In one of our projects where we employed Lucene for full text indexing & search, we handled HTML files as follows: 在我们使用Lucene进行全文索引和搜索的项目之一中，我们按以下方式处理HTML文件：

Stored the HTML document as is on disk (you can store in the DB as well). 将HTML文档按原样存储在磁盘上（也可以存储在DB中）。
Using Jericho HTMLParser 's HTML->Text converter, we extracted the text, links etc., out of the HTML documents. 使用Jericho HTMLParser的HTML-> Text转换器，我们从HTML文档中提取了文本，链接等。

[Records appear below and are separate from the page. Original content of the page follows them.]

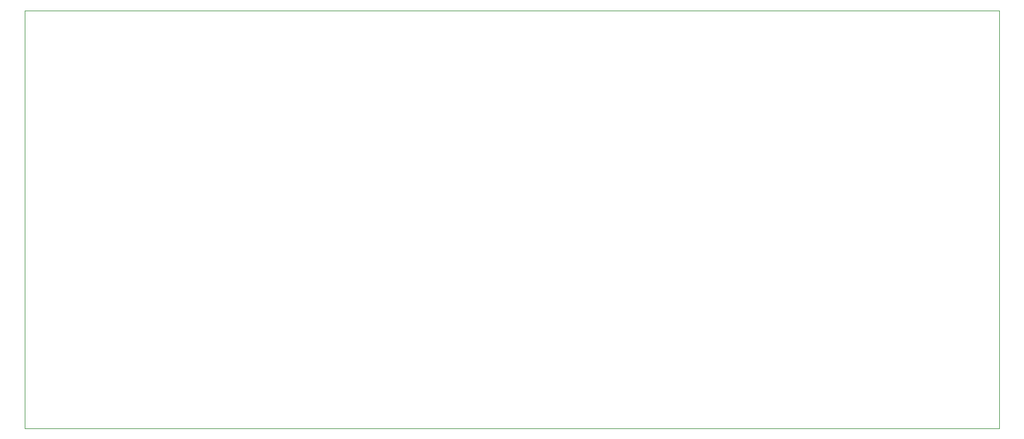
<source format=gbr>
%TF.GenerationSoftware,KiCad,Pcbnew,(5.1.6)-1*%
%TF.CreationDate,2020-11-06T14:41:16+01:00*%
%TF.ProjectId,3V_4I_ac_afe,33565f34-495f-4616-935f-6166652e6b69,rev?*%
%TF.SameCoordinates,Original*%
%TF.FileFunction,Profile,NP*%
%FSLAX46Y46*%
G04 Gerber Fmt 4.6, Leading zero omitted, Abs format (unit mm)*
G04 Created by KiCad (PCBNEW (5.1.6)-1) date 2020-11-06 14:41:16*
%MOMM*%
%LPD*%
G01*
G04 APERTURE LIST*
%TA.AperFunction,Profile*%
%ADD10C,0.050000*%
%TD*%
G04 APERTURE END LIST*
D10*
X81000000Y-134000000D02*
X81000000Y-74000000D01*
X221000000Y-134000000D02*
X81000000Y-134000000D01*
X221000000Y-74000000D02*
X221000000Y-134000000D01*
X81000000Y-74000000D02*
X221000000Y-74000000D01*
M02*

</source>
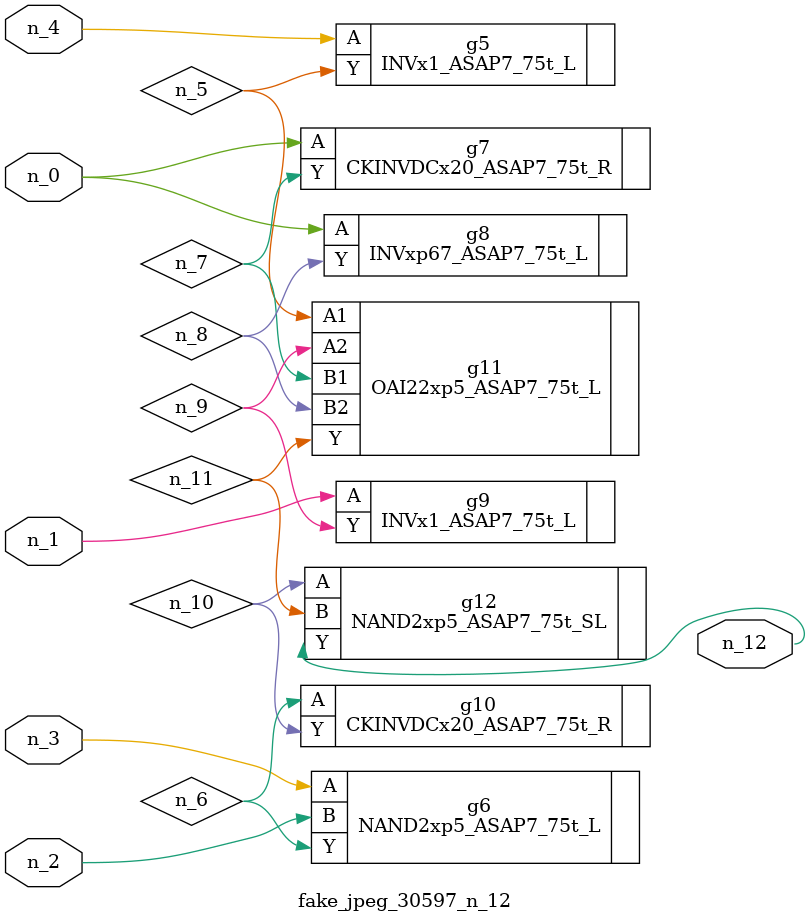
<source format=v>
module fake_jpeg_30597_n_12 (n_3, n_2, n_1, n_0, n_4, n_12);

input n_3;
input n_2;
input n_1;
input n_0;
input n_4;

output n_12;

wire n_11;
wire n_10;
wire n_8;
wire n_9;
wire n_6;
wire n_5;
wire n_7;

INVx1_ASAP7_75t_L g5 ( 
.A(n_4),
.Y(n_5)
);

NAND2xp5_ASAP7_75t_L g6 ( 
.A(n_3),
.B(n_2),
.Y(n_6)
);

CKINVDCx20_ASAP7_75t_R g7 ( 
.A(n_0),
.Y(n_7)
);

INVxp67_ASAP7_75t_L g8 ( 
.A(n_0),
.Y(n_8)
);

INVx1_ASAP7_75t_L g9 ( 
.A(n_1),
.Y(n_9)
);

CKINVDCx20_ASAP7_75t_R g10 ( 
.A(n_6),
.Y(n_10)
);

NAND2xp5_ASAP7_75t_SL g12 ( 
.A(n_10),
.B(n_11),
.Y(n_12)
);

OAI22xp5_ASAP7_75t_L g11 ( 
.A1(n_5),
.A2(n_9),
.B1(n_7),
.B2(n_8),
.Y(n_11)
);


endmodule
</source>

The lucene document has attributes that stored the metadata about the HTML file apart from the text content in the HTML in tokenized format. lucene文档具有一些属性，这些属性以令牌化格式存储了HTML文件中与HTML中的文本内容分开的元数据。
Used StandardAnalyzer to keep certain tokens like email, website links as is during the tokenization process before indexing. 使用StandardAnalyzer在标记化过程中按原样保留某些标记，例如电子邮件，网站链接，然后再建立索引。
Upon searching the index, the hits returned contained the metadata of the HTML files that matched the criteria. 搜索索引后，返回的匹配包含与条件匹配的HTML文件的元数据。 So, we were able to identify the HTML content to be displayed for a given search result. 因此，我们能够识别出要针对给定搜索结果显示的HTML内容。